Since the Philippines is weaker on the ground, it may well accept equal sharing of the resources of the territorial sea, while China might wish for sharing of the EEZ beyond the territorial sea.
The dispute over sovereign rights
The second part of the dispute is over the sovereign rights in the EEZ beyond 12 nautical miles from the rocks. The area that it affects is potentially tens of times as large as that affected by the sovereignty dispute.
The Philippines contends that the rocks at Scarborough Shoal fall under Article 121(3) of UNCLOS and are not entitled to EEZ or continental shelf, therefore the EEZ beyond 12 nautical miles from them belongs to Luzon Island, regardless of the question of sovereignty over them. Above high tide level, these rocks are but a few dozen square meters in area, and it is hard to imagine that they can sustain human habitation or economic life of their own.
The Philippines’ stated aim is to seek a ruling from either ITLOS or an Annex VII Arbitration Tribunal under UNCLOS confirming that the rocks at Scarborough Shoal fall under Article 121(3) and are therefore not entitled to an EEZ. It is unlikely that the Philippines is seeking from ITLOS a ruling on the question of sovereignty, contrary to what China’s Ministry of Foreign Affairs assumes. The latter dismissed the Philippines’ statements about going to ITLOS, on the ground that ITLOS is not the forum for resolving sovereignty disputes. China also prefers to use terms such as “sovereignty” and “historical rights” for the dispute as a whole.
It is likely that China will accept joint development in the EEZ beyond 12 nautical miles consistent with its long-standing principle of “setting aside dispute and pursuing joint development”. In the past, the Philippines has stated that it is prepared to share resources in the disputed areas, but not in areas which it considers to belong to it outright. However, unless the Philippines manages to obtain a ruling that the rocks at Scarborough Shoal are not entitled to an EEZ, it might have little choice but to yield to China’s pressure and accept joint development in parts of its EEZ, off Luzon Island.

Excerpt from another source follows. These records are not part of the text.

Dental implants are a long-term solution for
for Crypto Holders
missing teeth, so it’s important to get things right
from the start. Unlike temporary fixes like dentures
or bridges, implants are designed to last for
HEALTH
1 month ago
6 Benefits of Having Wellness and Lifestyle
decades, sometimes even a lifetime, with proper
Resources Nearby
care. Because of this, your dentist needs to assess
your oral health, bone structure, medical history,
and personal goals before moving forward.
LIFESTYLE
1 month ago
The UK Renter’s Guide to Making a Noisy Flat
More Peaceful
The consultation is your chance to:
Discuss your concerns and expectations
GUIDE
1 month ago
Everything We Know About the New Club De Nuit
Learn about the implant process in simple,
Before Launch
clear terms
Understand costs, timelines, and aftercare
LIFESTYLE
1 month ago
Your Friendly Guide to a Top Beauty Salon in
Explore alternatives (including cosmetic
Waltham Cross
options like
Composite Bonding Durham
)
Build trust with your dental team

Potential implication for China’s U-shaped line
Of the three disputed groups of features in the South China Sea, namely, the Paracels, Scarborough Shoal and the Spratlys, Scarborough Shoal’s features have the highest likelihood of being classified as rocks under Article 121(3). Although the Philippines cannot take the question of “Are the rocks at Scarborough Shoal under Article 121(3)?” to ITLOS without China’s consent, it can unilaterally take this question to an Annex VII Arbitration Tribunal where it has a good chance of obtaining an affirmative answer.
With regard to the ambiguity as to whether China’s U-shaped line is a claim only to the islands, or a claim to maritime space based on historic rights, or a claim to maritime space based on EEZ arguments, if the Philippines manages to obtain a ruling that the rocks at Scarborough Shoal are not entitled to EEZ then the third possibility will be ruled out for this area. That will be a significant step in narrowing down the possible meanings of the U-shaped line.
The author is a UK-based IT consultant and freelance writer, and has a Ph D in Physics from the University of Southampton. He contributed this article specially to RSIS Commentaries.